> _Text passage_
|---|
AUTHOR=Zhang Zhaowei , Fang Tianzi , Zhou Hongyun , Yuan Jie , Liu Qingwang
TITLE=Characterization of the in Vitro Metabolic Profile of Evodiamine in Human Liver Microsomes and Hepatocytes by UHPLC-Q Exactive Mass Spectrometer
JOURNAL=Frontiers in Pharmacology
VOLUME=9
YEAR=2018
URL=https://www.frontiersin.org/journals/pharmacology/articles/10.3389/fphar.2018.00130
DOI=10.3389/fphar.2018.00130
ISSN=1663-9812
ABSTRACT=
Evodiamine is an indoloquinazoline alkaloid isolated from the fruit of Evodia rutaecarpa, which has a wide range of pharmacological effects like anti-tumor and anti-inflammatory effects. This study was intended to investigate the metabolic characteristics of evodiamine in human liver microsomes and hepatocytes by ultra-high performance liquid chromatography coupled with a Q Exactive mass spectrometer. A total of 12 phase I metabolites were detected in human liver microsomes; whereas in human hepatocytes 19 metabolites, including seven phase II metabolites were detected. The structures of the metabolites were characterized based on their accurate masses, fragment ions, and chromatographic retention times. Four metabolites (M1, M2, M5, and M7) were further unambiguously confirmed by matching their retention times, accurate masses, and fragment ions with those of their reference standards. Among these metabolites, 12 metabolites are first identified (M2, M5–M8, M10–M13, and M17–M19). The current study revealed that oxygenation, N-demethylation, dehydrogenation, glucuronidation, and GSH conjugation were the major metabolic pathways for evodiamine. This study elucidated the detailed metabolite profiles of evodiamine, which is helpful in predicting in vivo metabolism of evodiamine in human and in understanding the elimination mechanism of evodiamine and in turn, the effectiveness and toxicity.
|---|
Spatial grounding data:
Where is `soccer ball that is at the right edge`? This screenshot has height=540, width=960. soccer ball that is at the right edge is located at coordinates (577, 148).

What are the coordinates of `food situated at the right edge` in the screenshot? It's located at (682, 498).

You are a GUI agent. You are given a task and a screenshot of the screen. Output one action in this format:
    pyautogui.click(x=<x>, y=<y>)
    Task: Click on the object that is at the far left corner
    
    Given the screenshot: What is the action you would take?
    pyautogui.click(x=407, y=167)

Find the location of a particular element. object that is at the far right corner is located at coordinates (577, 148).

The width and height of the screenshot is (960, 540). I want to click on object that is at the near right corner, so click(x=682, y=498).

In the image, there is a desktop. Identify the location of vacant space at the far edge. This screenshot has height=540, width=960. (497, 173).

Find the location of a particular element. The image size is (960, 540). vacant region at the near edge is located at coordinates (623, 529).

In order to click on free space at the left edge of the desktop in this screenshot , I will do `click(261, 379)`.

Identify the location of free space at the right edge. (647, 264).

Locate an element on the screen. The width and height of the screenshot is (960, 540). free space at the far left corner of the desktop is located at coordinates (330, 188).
|---|
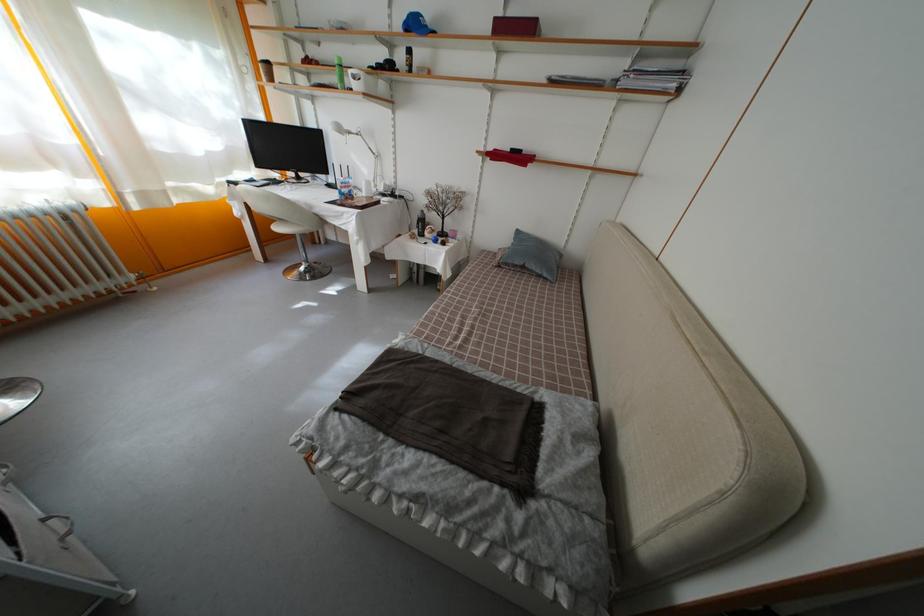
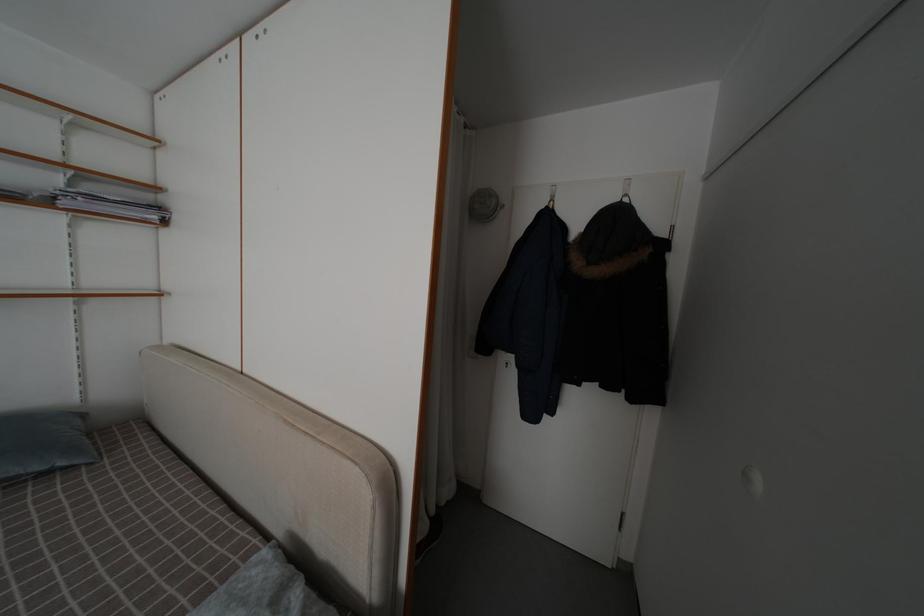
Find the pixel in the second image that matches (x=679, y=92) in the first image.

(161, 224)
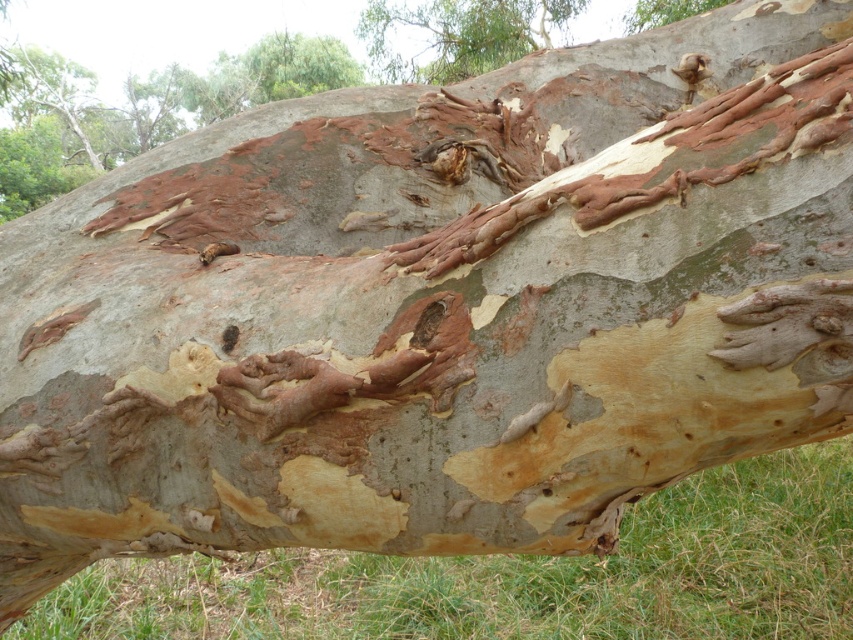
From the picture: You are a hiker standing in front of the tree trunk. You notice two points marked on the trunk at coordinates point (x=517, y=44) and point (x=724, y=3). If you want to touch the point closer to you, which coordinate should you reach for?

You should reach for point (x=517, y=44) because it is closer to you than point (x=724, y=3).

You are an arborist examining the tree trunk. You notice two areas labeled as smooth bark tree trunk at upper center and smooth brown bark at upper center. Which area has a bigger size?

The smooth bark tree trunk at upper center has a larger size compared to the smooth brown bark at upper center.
|---|
> _Aim of the exercise_
List the metabolic pathways that the evodiamine abstract names as the major ones for evodiamine.

> _Solution for this problem_
Oxygenation, N-demethylation, dehydrogenation, glucuronidation, and GSH conjugation.